Re: Sorry State

Hi !

I really don't have a strong experience in the Open source community
(been here only a few months), but I must agree with Evandro.

> Ubuntu has also done some changes in the panel, like the 'Add to Panel'
> dialog. From what I remember this was first done in Ubuntu and after a
> release using that configuration discussion started on the usability
> list. Another example is the log out dialog on the right top corner of
> the screen in Dapper, which wasn't proposed for discussion on
>, it was just implemented there when GNOME uses the window
> selector for the top right corner.

Thanks for those two examples, I happen to be the one who made both :)

I remember asking myself this question before I made some changes in
Ubuntu : since I was a beginner, I wanted to get some advice from
upstream, write real specs with the help of other experienced desktop
designers, in order to have a strong background before actually begin my
coding. In order to get a new feature written in a spec (for example), I
wrote dozens of emails defending my point of view, trying to get this
feature in. I really tried this way very seriously, but it just took too
much time, and eventually I had to code stuff on my own, while still
asking the community's advice regularly.

Discussing possible new features always lead to rising very deep
problems, everybody tells his opinion (that's great), nobody agrees, and
in the end nothing is done (I have actually experienced that and got
frustrated). So I dropped it and did it my way : yes, it is the lazy
way, I agree, but if I have only two months, I prefer spending them
coding than discussing and not doing anything eventually [1]. The best
way to do this would be, of course, to take the time to discuss and
reach something most people agree with.
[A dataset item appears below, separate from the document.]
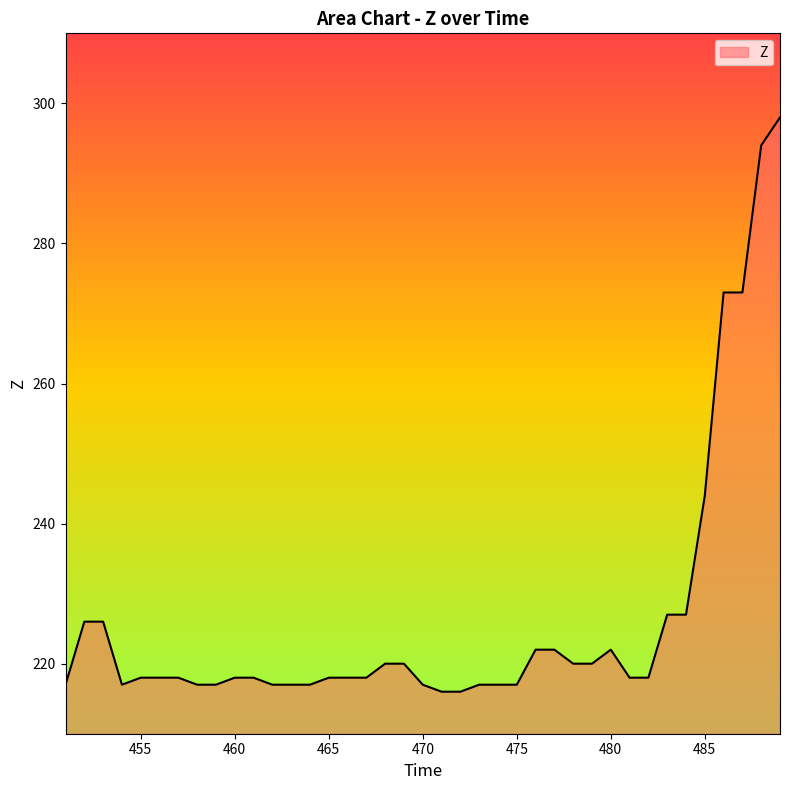

Reading left to right, extract all data points from this chart.

217	226	226	217	218	218	218	217	217	218	218	217	217	217	218	218	218	220	220	217	216	216	217	217	217	222	222	220	220	222	218	218	227	227	244	273	273	294	298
But time is often a scarce

I'm not saying taking our time to discuss changes is wrong (of course
not). But sometimes I just need to try something out. If there's a new
feature proposal, and some developers find it is a bad idea, but it
basically looks like a nice thing to try, then just let the guy code it,
make it better, and then let everyone actually try it.

When I first made the "add to panel" dialog, most people were against it
(finding the current one was better), so I just worked on my own, while
still keeping in touch, to tell people what I was doing (and commenting
on blogs saying that my dialog sucked to give my point of view and tell
what I was doing next). I hope this was the right way to do things. And
when my stuff was actually released, people started to discuss about it.
That's my point : the best way *would* be to discuss together *before*
coding, but most of the time this cannot be done, and the best take is
to let people do according to what they think is right, and then
thinking about including the result in the mainstream, or not.
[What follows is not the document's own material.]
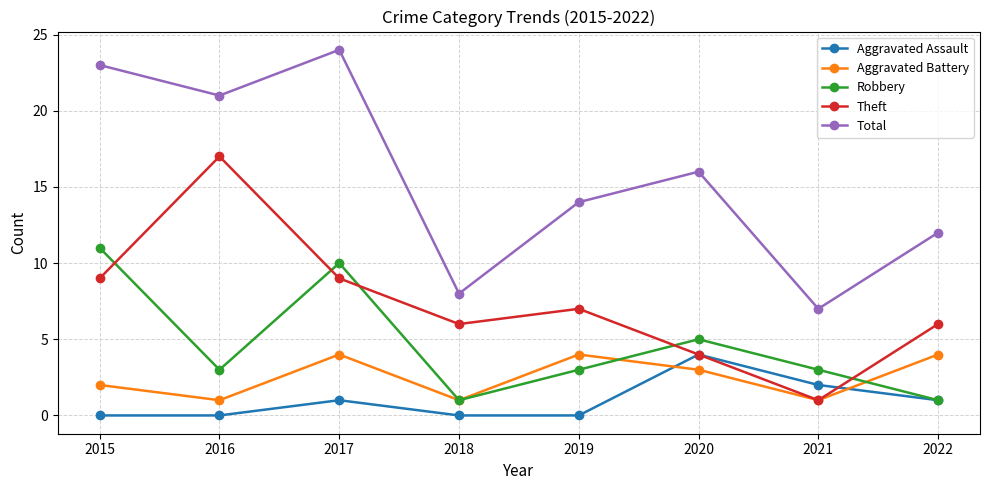

Is it true that Robbery equals 1 at 2018?

True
Again, I really don't have much experience here and I'm certainly not
the one who could tell that Novell's way is good or bad (and my little
dialogs are nothing compared to their changes), but I just thought I'd
share what I felt back then.


[1] My time was precious back then because I was part of Google's
"Summer of Code" program, and I had to get results in two months of
time, including learning everything I needed about GNOME and GTK+. I
believe this time constraint exists in lots of other cases, too.